Directions:
1. List every module that the graph-analysis page excerpt brings in with an import statement.
2. Continue the page excerpt on the New York social graph from the point where it stops.

Page excerpt:
════
For the remaining analysis, we think of the problem in terms of a network or a graph. Any time a pair of people appear in a photo together, that is considered a link. What we have described is more appropriately called an (undirected) multigraph with no self-loops but this has an obvious analog in terms of an undirected weighted graph. In this problem, we will analyze the social graph of the new york social elite. 

after completing phase one and two, we have ended up with over 100,000 captions and more than 110,000 names, connected in about 200,000 pairs.

The simplest question to ask is "who is the most popular"? The easiest way to answer this question is to look at how many connections everyone has. The following piece of code returns the top 100 people and their degree. We should remember that if an edge of the graph has weight 2, it counts for 2 in the degree.

In [None]:
import heapq  # Heaps are efficient structures for tracking the largest
              # elements in a collection.  Use introspection to find the
              # function you need.
import networkx as nx
all_names = dill.load(open('all_names1.pkd', 'r'))
G = nx.MultiGraph()
from itertools import combinations
def degree():
    for page in all_names:
        for caption in page:
            connections = list(combinations(caption,2))
            G.add_edges_from(list(combinations(caption,2)))
    A = sorted(G.degree().items(), key = lambda x: -x[1])[:100]
    return A

A similar way to determine popularity is to look at their pagerank. Pagerank is used for web ranking and was originally patented by Google and is essentially the stationary distribution of a markov chain implied by the social graph.
We can use 0.85 as the damping parameter so that there is a 15% chance of jumping to another vertex at random.

In [None]:
import itertools  # itertools.combinations may be useful
import networkx as nx
from itertools import combinations
all_names = dill.load(open('all_names1.pkd', 'r'))
════
Given material:
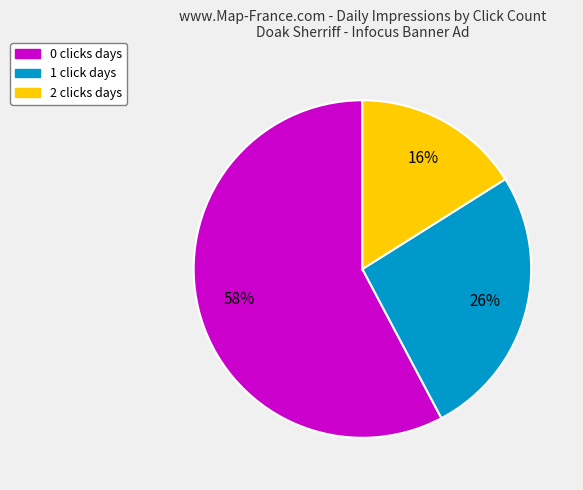

Approximately how many times larger is the value at 1 click days compared to 2 clicks days?

1.6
════
Responses per task:
1.
heapq
networkx
itertools

2.
def pagerank():
    G = nx.MultiGraph()
    for page in all_names:
        for caption in page:
            connections = list(combinations(caption,2))
            G.add_edges_from(list(combinations(caption,2)))
        
    H = nx.Graph()
    for u,v,w in G.edges(data=True):
        if H.has_edge(u,v):
            H[u][v]['weight'] += 1
        else:
            H.add_edge(u,v,weight=1)
    ranks = nx.pagerank(H)
    A = sorted(ranks.items(), key = lambda x: -x[1])[:100]
    perfect_rank = []   
    for i in range(100):
        perfect_rank.append(A[i])
    return perfect_rank

Another interesting question is who tend to co-occur with each other. Following piece of code gives uf the 100 edges with the highest weights.

In [None]:
G = nx.MultiGraph()
for page in all_names:
    for caption in page:
        connections = list(combinations(caption,2))
        G.add_edges_from(list(combinations(caption,2)))

H = nx.Graph()
for u,v,w in G.edges(data=True):
    if H.has_edge(u,v):
        H[u][v]['weight'] += 1
    else:
        H.add_edge(u,v,weight=1)
ranks = nx.pagerank(H)

In [None]:
def best_friends():   
    connections =  sorted(H.edges(data=True), key=lambda(source,target,data): -data['weight'])[:100]
    l = []
    for (u, v, w) in connections:
         l.append(((u,v),w['weight']))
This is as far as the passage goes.